My hands rake the sides of my head, nails digging into my scalp.
“What does she look like?” I ask, my heart thundering as my suspicion grows.
Odessa winces, glancing up at the ceiling. “She’s pretty. Short blonde hair. Platinum. Big blue eyes. Lots of makeup. Well-dressed. The second time I saw her, she was wearing this diamond lotus pendant on her collar.”
“Mother fucker.”
“What?” Odessa’s hand flies to her chest. “Who is she, Beck?”
“Her name isn’t Annelise.” My teeth grind, and I swallow the ball in my throat. “It’s Sophie Glass, my ex-fiancé.”
“This woman is obsessed with you.” Her hands tremble in her lap. “She called you a monster. Followed me around the pharmacy. I thought maybe she was some one-night stand who took things too far. You’d mentioned you’d had stalkers before.”
“Yeah.” I huff.
“She said she knew the baby wasn’t yours.”
My lips rub together, and I grab the stress ball next to my monitor, clenching it in my fist until it’s reduced to nothing. A minute later, I stand.
“Where are you going?” She grips the arms of her chair, pushing herself up.
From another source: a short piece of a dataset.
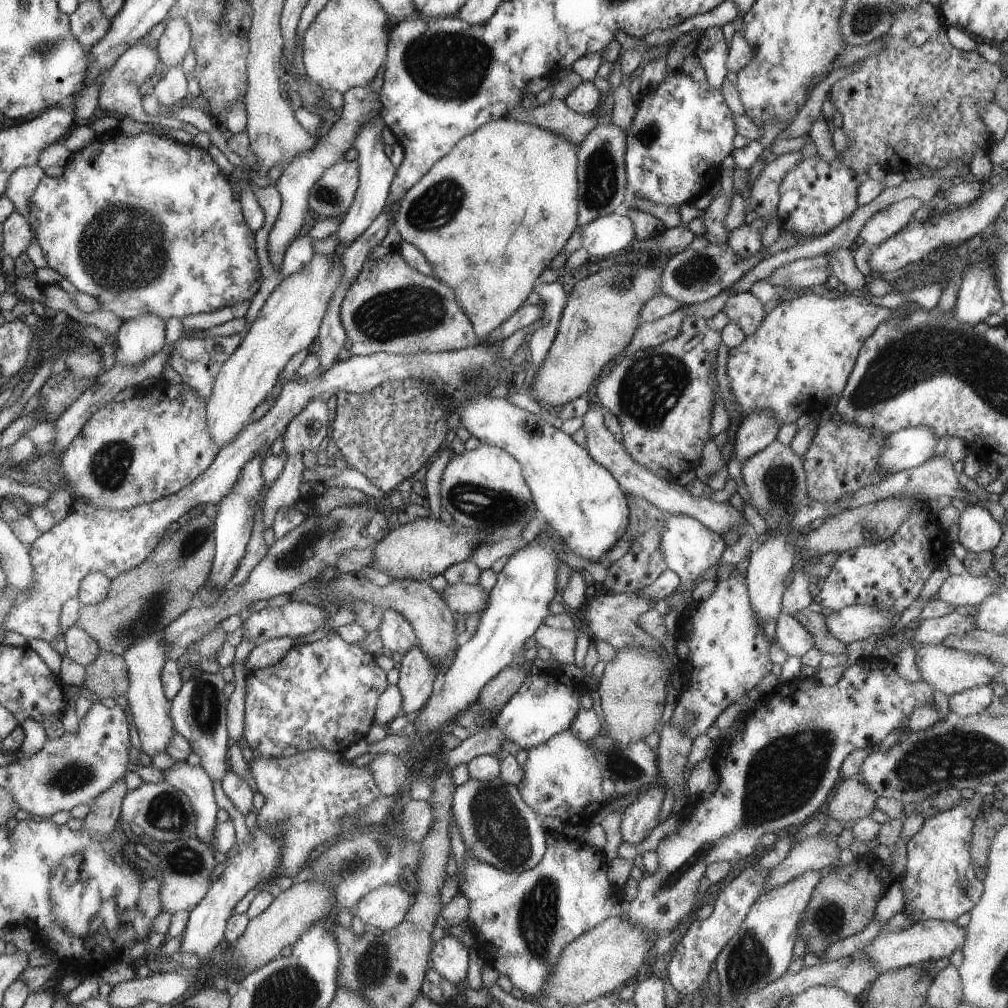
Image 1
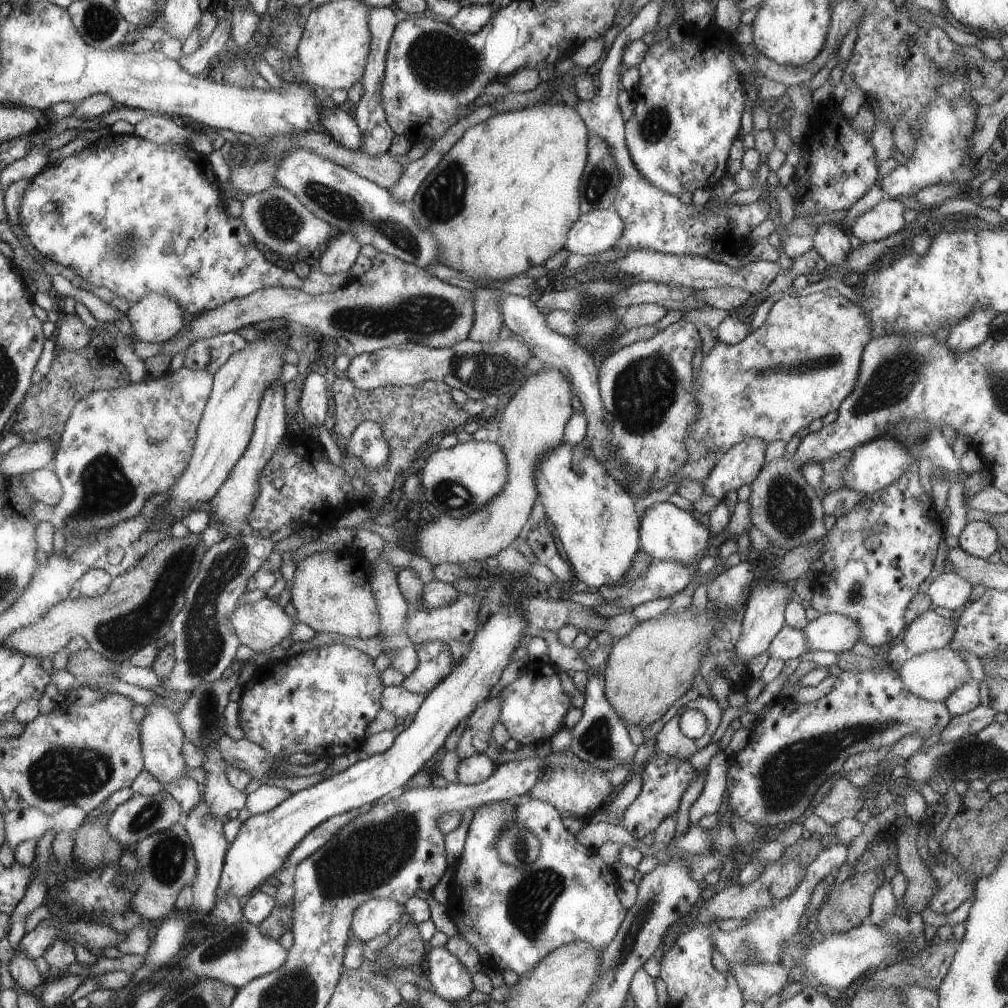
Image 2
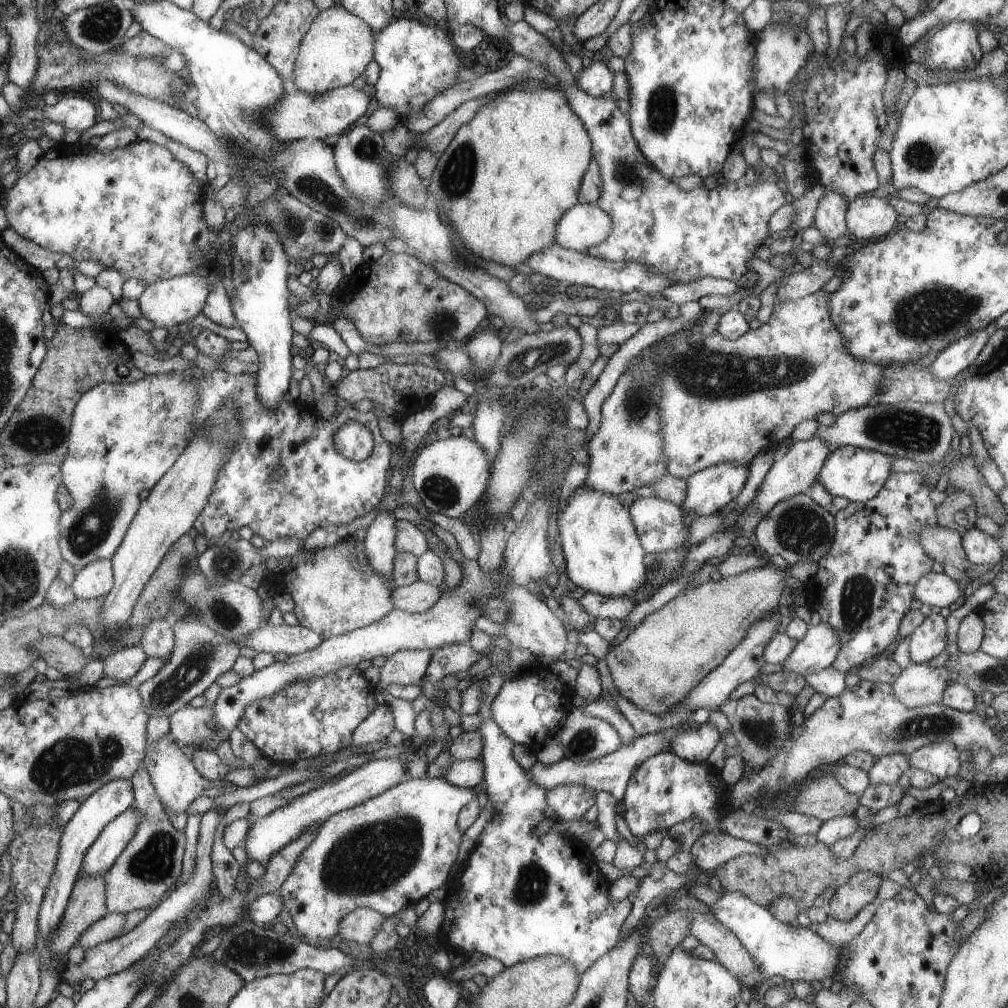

I don’t answer. Anger fills my head, preventing me from speaking even if I wanted to. It’s one thing to follow me around. It’s another thing to stalk my female employees.
But it’s something else altogether for Sophie to bring my fucking daughter into this.
***
“You have a lot of goddamn nerve.”
Sophie stands outside her apartment, which happens to be the penthouse suite of her father’s Lotus Hotel in the Meatpacking District.
“Beckham.” Her finger trails along her collarbone as she paints a slow smile on her red lips. “To what do I owe the pleasure?”
I push past her, slamming the door. Seething. My neck clenches and my body’s on fire. My blood hasn’t boiled this hot since the night I walked in on Sophie with that washed up actor.
“It’s good to see you again.” She saunters to her mini bar, pulling out a crystal tumbler and a bottle of Scotch. “May I offer you a drink? You look like you could use one. Then again, I always enjoyed seeing you all worked up. Mm. Such a turn on.”
I throttle my breathing. I need to think clearly because the message I have for her today needs to be crystal fucking clear.
Sophie Glass was the first woman who ever broke my heart, at least by standard definition. I hate that she wears that title. It should’ve gone to someone more worthy. Someone with actual blood in her veins and not money, vodka, and self-serving intentions.
“Baby’s cute,” she says, handing me a drink. I don’t accept it. She shrugs and puts it aside. “No need to be rude, Beckham.”
She sashays to her sofa, slinking down and picking up a martini glass from the coaster. It’s a little early for a drink but Sophie Glass has never paid attention to things that matter like time and responsibilities and self-discipline.
“I still have our engagement announcement,” she muses. “Framed too. Daddy never did get over losing the son he always wanted. God forbid he leaves his empire in my hands someday.”
Losing Howard Glass as a future father-in-law was quite the blow, but I’ll be damned if I tell her that.
“I always wondered what our baby would’ve looked like.” Her manicured nail traces the outline of a sequin-striped pillow better suited for the bedroom of a thirteen year old girl. “I feel like it would’ve been a boy. Mother’s intuition I guess.”